2. Again referring to Ween v. Saul, supra, this court held as follows: "The petitions in these cases being actions for damages resulting to a tenant from a defect in the premises of which the landlord had actual or constructive notice, stated causes of action and the trial court erred in sustaining the general demurrers and in dismissing the actions."

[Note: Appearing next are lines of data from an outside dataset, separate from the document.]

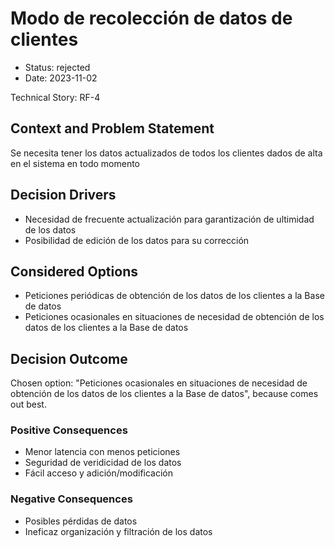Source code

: # Modo de recolección de datos de clientes

* Status: rejected
* Date: 2023-11-02

Technical Story: RF-4

## Context and Problem Statement

Se necesita tener los datos actualizados de todos los clientes dados de alta en el sistema en todo momento

## Decision Drivers

* Necesidad de frecuente actualización para garantización de ultimidad de los datos
* Posibilidad de edición de los datos para su corrección

## Considered Options

* Peticiones periódicas de obtención de los datos de los clientes a la Base de datos
* Peticiones ocasionales en situaciones de necesidad de obtención de los datos de los clientes a la Base de datos

## Decision Outcome

Chosen option: "Peticiones ocasionales en situaciones de necesidad de obtención de los datos de los clientes a la Base de datos", because comes out best.

### Positive Consequences

* Menor latencia con menos peticiones
* Seguridad de veridicidad de los datos
* Fácil acceso y adición/modificación

### Negative Consequences

* Posibles pérdidas de datos
* Ineficaz organización y filtración de los datos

In Shattles v. Blanchard, 87 Ga. App. 15 (1) ( 73 S.E.2d 112), it was held: "The question of what is reasonable time for the performance of an act required to be performed upon `reasonable notice,' is usually, if not always to be determined by the character of the act contemplated, considered with its purposes and the attendant facts and circumstances. Accordingly, where, as here, the only means of ingress and egress from an apartment rented by the landlord is a set of outside steps, whether two days' notice of a defect in the steps is such reasonable notice as would raise a duty on the part of the landlord to repair same within such period of time is a jury question."
Headnote 2 of that same opinion held: "Questions as to negligence and contributory negligence are, except in plain and indisputable cases, for the determination of the jury, and where the allegations of the petition do not, even when construed against the pleader, demand the conclusion that the plaintiff's own negligence so preponderated as to preclude a recovery by her, this issue should be left for determination by a jury."
On page 18 of that same opinion this court held: "Except in clear and palpable cases it is a jury question as to whether the plaintiff was in the exercise of ordinary care for her own safety."
On page 16 of that same opinion this court held: "Notice of a defect given by the tenant to the landlord, charges the latter with notice of any and all other defects such as might reasonably have been discovered by a compliance with a request for repairs."
In Stack v. Harris, 111 Ga. 149 ( 36 S.E. 615), the Supreme Court held: "Though a landlord will not be liable in damages for injuries to a tenant resulting from the defective condition of a plank in the floor of the rented building, of which the landlord had no notice, a petition which alleges that the plaintiff, a tenant, was injured by reason of such a defect and that the landlord, the defendant, had notice of the `defective condition of the floor,' sufficiently alleges as against a general demurrer, that the defendant had notice of the defective condition of the plank."
See, in this connection, Shaddix v. Eberhart, 55 Ga. App. 498 ( 190 S.E. 408); Kimpson v. Wingo, 84 Ga. App. 189 ( 65 S.E.2d 837); Seal v. Stodghill, 44 Ga. App. 643 ( 162 S.E. 638); Marr v. Dieter, 27 Ga. App. 711 (2) ( 109 S.E. 532); MeYere v. Withers, 15 Ga. App. 688 ( 84 S.E. 163).
Under the allegations of this petition, the court did not err in overruling the general demurrer to the petition.
Judgment affirmed. Townsend and Carlisle, JJ., concur.